Exercise requirements
1. In the passage about Barnum's American Museum, at which street corner did the museum open in 1842?
2. Carry on the passage about Barnum's American Museum from where it stops.

Extract to read

Author of the forthcoming novel, The Only Living Man With A Hole In His Head, inspired by the true story of Phineas Gage.

Thursday, June 9, 2011

A new Barnum attraction arrives in New York

One of most interesting chapters to write, and research, was the time in the early 1850's that Phineas Gage worked in PT Barnum's American Museum in New York. Opened in 1842 at the corner of Broadway and Ann Street, it was located there until 1865, when it was destroyed by fire. It was not a museum in the sense that most of us would think of a museum, with neatly organized exhibits of exotic fossils or European art or artifacts. Barnum's museum was a collection that included a flea circus, an aquarium, jugglers, ventriloquists, wax figures, scientific instruments, plays, dioramas, enough animals to stock a good sized zoo and of course, his much talked-about exhibits. These included Chang and Eng, the world famous Siamese twins (who together fathered 21 children), Jo-Jo the Dog-Faced Boy, the Feegee Mermaid (simply the upper torso of a monkey attached to the lower half of a fish, Tom Thumb (the world's smallest man) and Prince Randian, the Human Caterpillar (who had no limbs at all). People couldn't get enough of these “freaks”.

Stored data
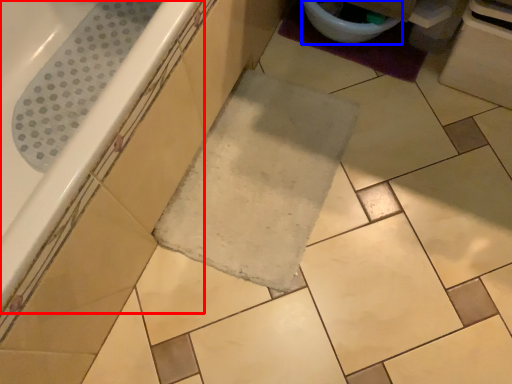
Question: Which object appears farthest to the camera in this image, bathtub (highlighted by a red box) or toilet bowl (highlighted by a blue box)?

Choices:
 (A) bathtub
 (B) toilet bowl

Answer: (B)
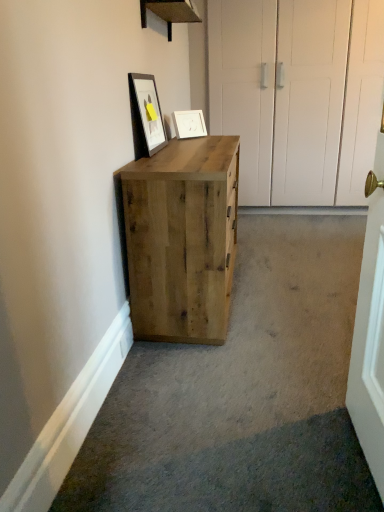
Question: Considering the relative sizes of matte black picture frame at upper center, the second picture frame viewed from the right, and natural wood cabinet at center in the image provided, is matte black picture frame at upper center, the second picture frame viewed from the right, thinner than natural wood cabinet at center?

Choices:
 (A) no
 (B) yes

Answer: (B)

Question: Is matte black picture frame at upper center, the second picture frame from the back, at the right side of natural wood cabinet at center?

Choices:
 (A) yes
 (B) no

Answer: (B)

Question: Is matte black picture frame at upper center, the second picture frame from the back, not inside natural wood cabinet at center?

Choices:
 (A) no
 (B) yes

Answer: (B)

Question: Is matte black picture frame at upper center, which is the first picture frame from left to right, positioned far away from natural wood cabinet at center?

Choices:
 (A) yes
 (B) no

Answer: (B)

Question: From a real-world perspective, is matte black picture frame at upper center, which is the first picture frame from left to right, on top of natural wood cabinet at center?

Choices:
 (A) yes
 (B) no

Answer: (A)

Question: Considering the relative sizes of matte black picture frame at upper center, the second picture frame from the back, and natural wood cabinet at center in the image provided, is matte black picture frame at upper center, the second picture frame from the back, shorter than natural wood cabinet at center?

Choices:
 (A) no
 (B) yes

Answer: (B)

Question: Would you consider white matte picture frame at upper center, the 1th picture frame from the back, to be distant from natural wood cabinet at center?

Choices:
 (A) yes
 (B) no

Answer: (B)

Question: Is white matte picture frame at upper center, the 1th picture frame from the back, positioned behind natural wood cabinet at center?

Choices:
 (A) yes
 (B) no

Answer: (A)

Question: Does white matte picture frame at upper center, the 1th picture frame positioned from the right, have a lesser width compared to natural wood cabinet at center?

Choices:
 (A) yes
 (B) no

Answer: (A)

Question: Is white matte picture frame at upper center, the 1th picture frame from the back, wider than natural wood cabinet at center?

Choices:
 (A) yes
 (B) no

Answer: (B)

Question: Is white matte picture frame at upper center, the 2th picture frame in the front-to-back sequence, shorter than natural wood cabinet at center?

Choices:
 (A) no
 (B) yes

Answer: (B)

Question: From a real-world perspective, is white matte picture frame at upper center, the second picture frame viewed from the left, below natural wood cabinet at center?

Choices:
 (A) yes
 (B) no

Answer: (B)

Question: Is matte black picture frame at upper center, the second picture frame viewed from the right, inside white matte picture frame at upper center, the 1th picture frame positioned from the right?

Choices:
 (A) no
 (B) yes

Answer: (A)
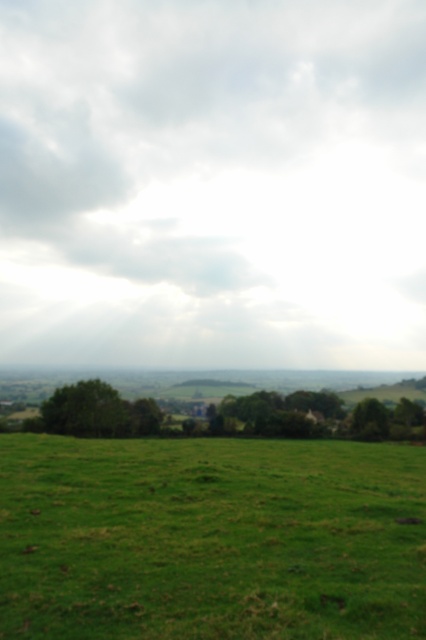
Question: Which object is closer to the camera taking this photo?

Choices:
 (A) green grass at lower center
 (B) white fluffy cloud at upper center

Answer: (A)

Question: Is white fluffy cloud at upper center wider than green grass at lower center?

Choices:
 (A) yes
 (B) no

Answer: (A)

Question: Is white fluffy cloud at upper center wider than green grass at lower center?

Choices:
 (A) yes
 (B) no

Answer: (A)

Question: Which point appears closest to the camera in this image?

Choices:
 (A) (362, 138)
 (B) (144, 621)

Answer: (B)

Question: Which object appears farthest from the camera in this image?

Choices:
 (A) white fluffy cloud at upper center
 (B) green grass at lower center

Answer: (A)

Question: Is white fluffy cloud at upper center bigger than green grass at lower center?

Choices:
 (A) no
 (B) yes

Answer: (B)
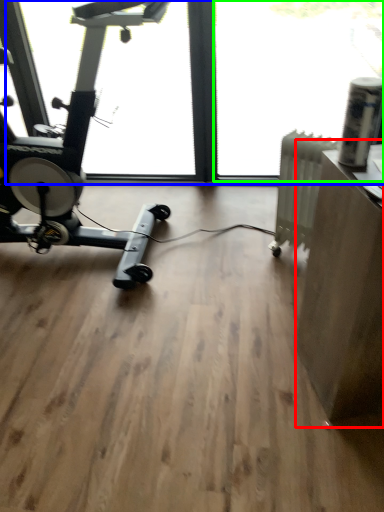
Question: Considering the real-world distances, which object is closest to computer desk (highlighted by a red box)? window screen (highlighted by a blue box) or window screen (highlighted by a green box).

Choices:
 (A) window screen
 (B) window screen

Answer: (A)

Answers for each item
1. It opened at the corner of Broadway and Ann Street.

2.
Into this world walked the formerly quite normal Phineas Gage, trusty tamping iron in hand. Not much is known of this time that he spent working for Barnum, but Dr. Harlow (who had treated him in Vermont) mentions that his patient had traveled with Barnum's circus as well throughout New England, but mostly he worked in New York, where Dr. Harlow stated, Phineas earned spare change by letting visitors observe his brain pulsing underneath the skin of the wound. What a strange scene Phineas must have entered, where one of the most popular exhibits was the “Real Live Zulus from Africa” on display and another the “Aztec children”. Was he accepted as one of them or was he treated as an outcast for being born normal? Considering Phineas's personality change after his injury, he most likely kept to himself. A loner who would soon sail down to Chile to drive stage coaches.